La toxicité des graines de la Nielle et les nuisances qu'elle entraîne pour les agriculteurs l'ont toujours rendue "indésirable" dans les champs de céréales. Du fait des modifications profondes des techniques culturales depuis cinquante ans, la Nielle est devenue rare et très menacée. L'emploi des herbicides constitue sans doute la menace la plus directe et la plus forte, mais l'amélioration du tri et de la qualité des semences, l'utilisation d'engrais et d'amendements sur les sols pauvres qu'affectionne la plante, ou la déprise des terres agricoles en moyenne montagne sont autant de facteurs rendant la plante de plus en plus menacée.

Bibliographie :

- BONNIER G., réédition 1990. La grande flore en couleurs de Gaston Bonnier. France, Suisse, Belgique et pays voisins. 4 tomes. Editions Belin, Paris. 1401 p.
- BOURNERIAS M., ARNAL G., BOCK C., 2001. Guide des groupements végétaux de la région parisienne. Nouvelle édition illustrée. Editions Belin, Paris. 640 p.

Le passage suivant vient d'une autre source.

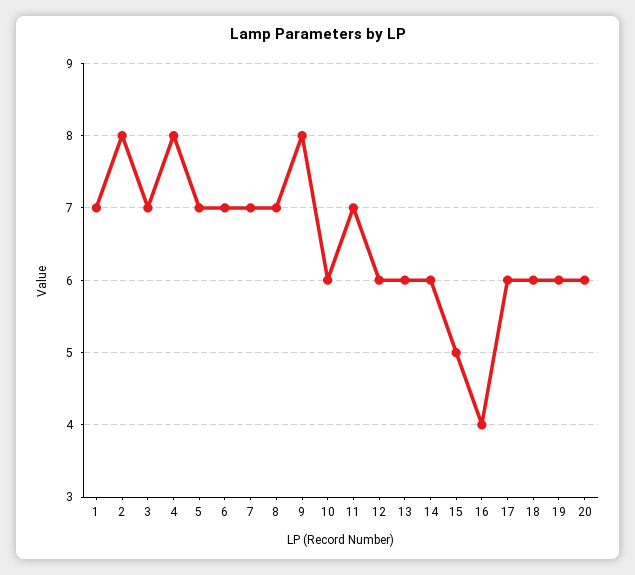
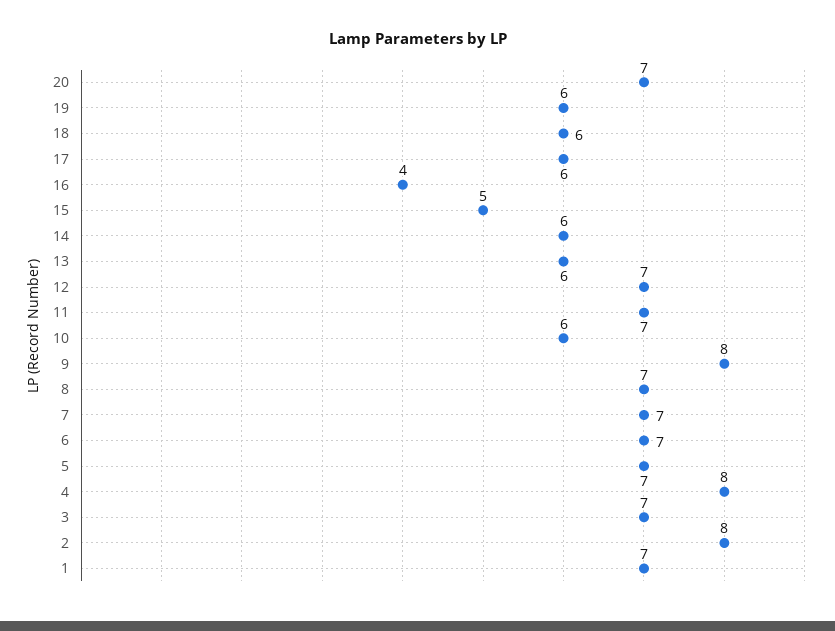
12: 6 -> 7
20: 6 -> 7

- HULTEN E., FRIES M., 1986. Atlas of North European vascular plants : north of the Tropic of Cancer. 1 atlas, 3 volumes. Koeltz Scientific Books, Königstein, Federal Republic of Germany.
- JALAS J., SUOMINEN J., 1986. Atlas florae Europaeae : distribution of vascular plants in Europe . 7. Caryophyllaceae (Silenoideae). Committee for mapping the flora of Europe - Societas biologica Fennica Vanamo, Helsinki. 229 p.